WORK REQUIRED: Copy out every line of the entries below character for character, leaving out the pictures.

——————

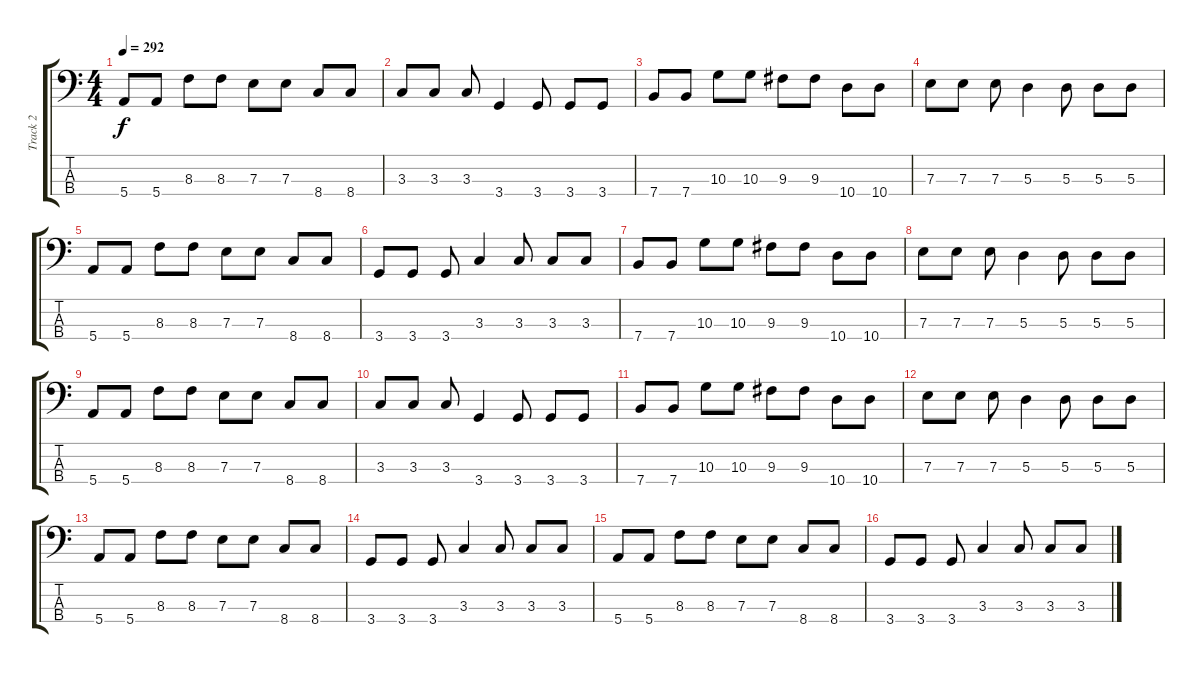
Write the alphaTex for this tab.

\track ("Track 2" "Track 2") {instrument electricbasspick}
\staff {score tabs}
\tuning (G2 D2 A1 E1) {hide}
\ts (4 4)
\tempo 292
\clef f4
\ks c
5.4.8{dy f} 5.4.8 8.3.8 8.3.8 7.3.8 7.3.8 8.4.8 8.4.8 |
3.3.8 3.3.8 3.3.8 3.4.4 3.4.8 3.4.8 3.4.8 |
7.4.8 7.4.8 10.3.8 10.3.8 9.3.8 9.3.8 10.4.8 10.4.8 |
7.3.8 7.3.8 7.3.8 5.3.4 5.3.8 5.3.8 5.3.8 |
5.4.8 5.4.8 8.3.8 8.3.8 7.3.8 7.3.8 8.4.8 8.4.8 |
3.4.8 3.4.8 3.4.8 3.3.4 3.3.8 3.3.8 3.3.8 |
7.4.8 7.4.8 10.3.8 10.3.8 9.3.8 9.3.8 10.4.8 10.4.8 |
7.3.8 7.3.8 7.3.8 5.3.4 5.3.8 5.3.8 5.3.8 |
5.4.8 5.4.8 8.3.8 8.3.8 7.3.8 7.3.8 8.4.8 8.4.8 |
3.3.8 3.3.8 3.3.8 3.4.4 3.4.8 3.4.8 3.4.8 |
7.4.8 7.4.8 10.3.8 10.3.8 9.3.8 9.3.8 10.4.8 10.4.8 |
7.3.8 7.3.8 7.3.8 5.3.4 5.3.8 5.3.8 5.3.8 |
5.4.8 5.4.8 8.3.8 8.3.8 7.3.8 7.3.8 8.4.8 8.4.8 |
3.4.8 3.4.8 3.4.8 3.3.4 3.3.8 3.3.8 3.3.8 |
5.4.8 5.4.8 8.3.8 8.3.8 7.3.8 7.3.8 8.4.8 8.4.8 |
3.4.8 3.4.8 3.4.8 3.3.4 3.3.8 3.3.8 3.3.8
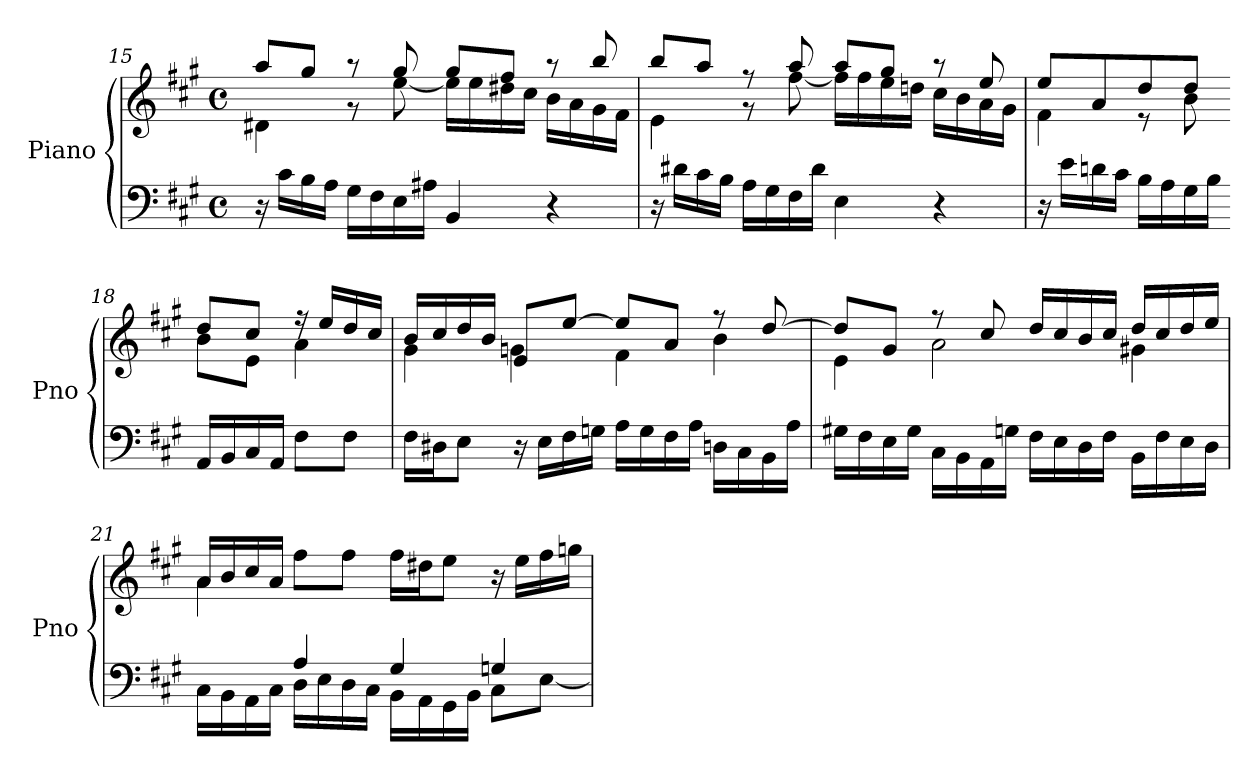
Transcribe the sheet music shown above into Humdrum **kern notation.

**kern	**kern
*part1	*part1
*staff2	*staff1
*I"Piano	*
*I'Pno	*
!!LO:LB:g=z
*clefF4	*clefG2
*k[f#c#g#]	*k[f#c#g#]
*A:	*A:
*M4/4	*M4/4
*met(c)	*met(c)
=15	=15
*	*^
16r	8aa/L	4d#X\
16c#\LL	.	.
16B\	8gg#/J	.
16A\JJ	.	.
16G#\LL	8raa	8rg
16F#\	.	.
16E\	8gg#/	[8ee\
16A#X\JJ	.	.
4BB/	8gg#/L	16ee\LL]
.	.	16ee\
.	8ff#/J	16dd#X\
.	.	16cc#\JJ
4r	8raa	16b\LL
.	.	16a\
.	8bb/	16g#\
.	.	16f#\JJ
=16	=16	=16
16r	8bb/L	4e\
16d#X\LL	.	.
16c#\	8aa/J	.
16B\JJ	.	.
16A\LL	8rff	8rg
16G#\	.	.
16F#\	8aa/	[8ff#\
16d#\JJ	.	.
4E\	8aa/L	16ff#\LL]
.	.	16ff#\
.	8gg#/J	16ee\
.	.	16ddn\JJ
4r	8raa	16cc#\LL
.	.	16b\
.	8ee/	16a\
.	.	16g#\JJ
=17	=17	=17
16r	8ee/L	4f#\
16e\LL	.	.
16dn\	8a/	.
16c#\JJ	.	.
16B\LL	8dd/	8re
16A\	.	.
16G#\	8dd/J	8b\
16B\JJ	.	.
!!LO:LB:g=z	!!
=18-	=18-	=18-
16AA/LL	8dd/L	8b\L
16BB/	.	.
16C#/	8cc#/J	8e\J
16AA/JJ	.	.
8F#\L	16rff	4a\
.	16ee/LL	.
8F#\J	16dd/	.
.	16cc#/JJ	.
=19	=19	=19
16F#\LL	16b/LL	4g#\
16D#X\J	16cc#/	.
8E\J	16dd/	.
.	16b/JJ	.
16r	8e/L	4gn\
16E\LL	.	.
16F#\	[8ee/J	.
16Gn\JJ	.	.
16A\LL	8ee/L]	4f#\
16G\	.	.
16F#\	8a/J	.
16A\JJ	.	.
16Dn\LL	8rff	4b\
16C#\	.	.
16BB\	[8dd/	.
16A\JJ	.	.
=20	=20	=20
16G#X\LL	8dd/L]	4e\
16F#\	.	.
16E\	8g#/J	.
16G#\JJ	.	.
16C#\LL	8rff	2a\
16BB\	.	.
16AA\	8cc#/	.
16Gn\JJ	.	.
16F#\LL	16dd/LL	.
16E\	16cc#/	.
16D\	16b/	.
16F#\JJ	16cc#/JJ	.
16BB\LL	16dd/LL	4g#X\
16F#\	16cc#/	.
16E\	16dd/	.
16D\JJ	16ee/JJ	.
!!LO:LB:g=z	!!
=21	=21	=21
*^	*	*
16C#\LL	4ryy	16a/LL	4a\
16BB\	.	16b/	.
16AA\	.	16cc#/	.
16C#\JJ	.	16a/JJ	.
4A/	16D\LL	8ff#\L	2.ryy
.	16E\	.	.
.	16D\	8ff#\J	.
.	16C#\JJ	.	.
4G#/	16BB\LL	16ff#\LL	.
.	16AA\	16dd#X\J	.
.	16GG#\	8ee\J	.
.	16BB\JJ	.	.
4Gn/	8C#\L	16r	.
.	.	16ee\LL	.
.	[8E\J	16ff#\	.
.	.	16ggn\JJ	.
*v	*v	*	*
*	*v	*v
=	=
*-	*-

——————

COMPLETED TASK:
Write the alphaTex for this tab.

\track ("Track 2" "Track 2") {instrument electricbasspick}
\staff {score tabs}
\tuning (G2 D2 A1 E1) {hide}
\ts (4 4)
\tempo 292
\clef f4
\ks c
5.4.8{dy f} 5.4.8 8.3.8 8.3.8 7.3.8 7.3.8 8.4.8 8.4.8 |
3.3.8 3.3.8 3.3.8 3.4.4 3.4.8 3.4.8 3.4.8 |
7.4.8 7.4.8 10.3.8 10.3.8 9.3.8 9.3.8 10.4.8 10.4.8 |
7.3.8 7.3.8 7.3.8 5.3.4 5.3.8 5.3.8 5.3.8 |
5.4.8 5.4.8 8.3.8 8.3.8 7.3.8 7.3.8 8.4.8 8.4.8 |
3.4.8 3.4.8 3.4.8 3.3.4 3.3.8 3.3.8 3.3.8 |
7.4.8 7.4.8 10.3.8 10.3.8 9.3.8 9.3.8 10.4.8 10.4.8 |
7.3.8 7.3.8 7.3.8 5.3.4 5.3.8 5.3.8 5.3.8 |
5.4.8 5.4.8 8.3.8 8.3.8 7.3.8 7.3.8 8.4.8 8.4.8 |
3.3.8 3.3.8 3.3.8 3.4.4 3.4.8 3.4.8 3.4.8 |
7.4.8 7.4.8 10.3.8 10.3.8 9.3.8 9.3.8 10.4.8 10.4.8 |
7.3.8 7.3.8 7.3.8 5.3.4 5.3.8 5.3.8 5.3.8 |
5.4.8 5.4.8 8.3.8 8.3.8 7.3.8 7.3.8 8.4.8 8.4.8 |
3.4.8 3.4.8 3.4.8 3.3.4 3.3.8 3.3.8 3.3.8 |
5.4.8 5.4.8 8.3.8 8.3.8 7.3.8 7.3.8 8.4.8 8.4.8 |
3.4.8 3.4.8 3.4.8 3.3.4 3.3.8 3.3.8 3.3.8
Transcribe the sheet music shown above into Humdrum **kern notation.

**kern	**kern
*part1	*part1
*staff2	*staff1
*I"Piano	*
*I'Pno	*
!!LO:LB:g=z
*clefF4	*clefG2
*k[f#c#g#]	*k[f#c#g#]
*A:	*A:
*M4/4	*M4/4
*met(c)	*met(c)
=15	=15
*	*^
16r	8aa/L	4d#X\
16c#\LL	.	.
16B\	8gg#/J	.
16A\JJ	.	.
16G#\LL	8raa	8rg
16F#\	.	.
16E\	8gg#/	[8ee\
16A#X\JJ	.	.
4BB/	8gg#/L	16ee\LL]
.	.	16ee\
.	8ff#/J	16dd#X\
.	.	16cc#\JJ
4r	8raa	16b\LL
.	.	16a\
.	8bb/	16g#\
.	.	16f#\JJ
=16	=16	=16
16r	8bb/L	4e\
16d#X\LL	.	.
16c#\	8aa/J	.
16B\JJ	.	.
16A\LL	8rff	8rg
16G#\	.	.
16F#\	8aa/	[8ff#\
16d#\JJ	.	.
4E\	8aa/L	16ff#\LL]
.	.	16ff#\
.	8gg#/J	16ee\
.	.	16ddn\JJ
4r	8raa	16cc#\LL
.	.	16b\
.	8ee/	16a\
.	.	16g#\JJ
=17	=17	=17
16r	8ee/L	4f#\
16e\LL	.	.
16dn\	8a/	.
16c#\JJ	.	.
16B\LL	8dd/	8re
16A\	.	.
16G#\	8dd/J	8b\
16B\JJ	.	.
!!LO:LB:g=z	!!
=18-	=18-	=18-
16AA/LL	8dd/L	8b\L
16BB/	.	.
16C#/	8cc#/J	8e\J
16AA/JJ	.	.
8F#\L	16rff	4a\
.	16ee/LL	.
8F#\J	16dd/	.
.	16cc#/JJ	.
=19	=19	=19
16F#\LL	16b/LL	4g#\
16D#X\J	16cc#/	.
8E\J	16dd/	.
.	16b/JJ	.
16r	8e/L	4gn\
16E\LL	.	.
16F#\	[8ee/J	.
16Gn\JJ	.	.
16A\LL	8ee/L]	4f#\
16G\	.	.
16F#\	8a/J	.
16A\JJ	.	.
16Dn\LL	8rff	4b\
16C#\	.	.
16BB\	[8dd/	.
16A\JJ	.	.
=20	=20	=20
16G#X\LL	8dd/L]	4e\
16F#\	.	.
16E\	8g#/J	.
16G#\JJ	.	.
16C#\LL	8rff	2a\
16BB\	.	.
16AA\	8cc#/	.
16Gn\JJ	.	.
16F#\LL	16dd/LL	.
16E\	16cc#/	.
16D\	16b/	.
16F#\JJ	16cc#/JJ	.
16BB\LL	16dd/LL	4g#X\
16F#\	16cc#/	.
16E\	16dd/	.
16D\JJ	16ee/JJ	.
!!LO:LB:g=z	!!
=21	=21	=21
*^	*	*
16C#\LL	4ryy	16a/LL	4a\
16BB\	.	16b/	.
16AA\	.	16cc#/	.
16C#\JJ	.	16a/JJ	.
4A/	16D\LL	8ff#\L	2.ryy
.	16E\	.	.
.	16D\	8ff#\J	.
.	16C#\JJ	.	.
4G#/	16BB\LL	16ff#\LL	.
.	16AA\	16dd#X\J	.
.	16GG#\	8ee\J	.
.	16BB\JJ	.	.
4Gn/	8C#\L	16r	.
.	.	16ee\LL	.
.	[8E\J	16ff#\	.
.	.	16ggn\JJ	.
*v	*v	*	*
*	*v	*v
=	=
*-	*-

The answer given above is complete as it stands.